As Tourre makes clear in his court filing, bigwigs in Goldman’s legal, compliance, and sales and trading areas knew full well what he was up to. There hasn’t even been a scintilla of evidence introduced suggesting that Tourre was a rogue employee — if he was, you can rest assured Goldman wouldn’t keep him on a paid leave of absence and continue paying his legal bills.
In allowing Goldman to settle for a measly $550 million without admitting any wrongdoing, the SEC wanted a sacrificial lamb to tar and feather and garner some prosecution batting practice. Goldman’s lawyers were no doubt steadfast against offering up CEO Lloyd Blankein or any other person in a position of meaningful authority, so instead young Tourre got the nod.
Though it’s probably of little comfort to “Fab,” he is part of a fast growing ignominious group of hapless mid and junior level employees who have taken the fall for their powerful Wall Street bosses. Forbes a few years back chronicled how Bear Stearns sold out some mid-level employees to save its hide in the market timing scandal, and former New York Attorney General Eliot Spitzer only chose to prosecute a mid-level broker named Ted Sihpol for Bank of America’s market timing scandal.
Such is the rule of justice on Wall Street. The most senior executives — the ones ultimately responsible for sanctioning the industry’s widespread fraud and wrongdoing — are never held legally accountable. Goldman’s $550 million fine will sting a tad for a quarter, but it won’t cause Blankfein to get religion and ensure no further wrongdoing occurs under his watch.
In prosecuting “Fab”, perhaps the SEC is sending a signal that it will get tough on any employee involved in unethical or questionable activities. But if the SEC truly wants to curb wrongdoing on Wall Street, they should start at the top.
Jacob ("Jake") H. Zamansky is one of the country’s foremost authorities on securities arbitration law, the legal recourse for investors claiming broker wrongdoing, or for brokers claiming wrongful termination or other misconduct by their employer. Zamansky & Associates, the New York-based law firm he founded, represents both individuals and institutions in complex securities, hedge fund, and employment arbitrations.

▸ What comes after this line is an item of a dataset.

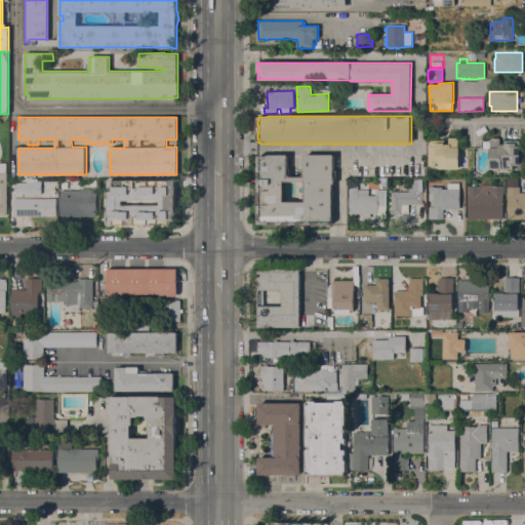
[(458,148),(459,148),(459,169),(437,169),(437,166),(430,166),(430,140),(444,139),(444,144),(449,144),(449,138),(458,137),(458,148)]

Stuart Gittleman Commented on July 26, 2010 at 9:10 am
Maybe Fab will lift the rock to show what’s underneath. How does SEC v GS compare with the recent FINRA $7.5 million fine against Deutsche Bank for “negligently” referencing incorrect loan default histories, and not correcting or disclosing the errors after learning of them, in $4 billion or more in subprime securitizations?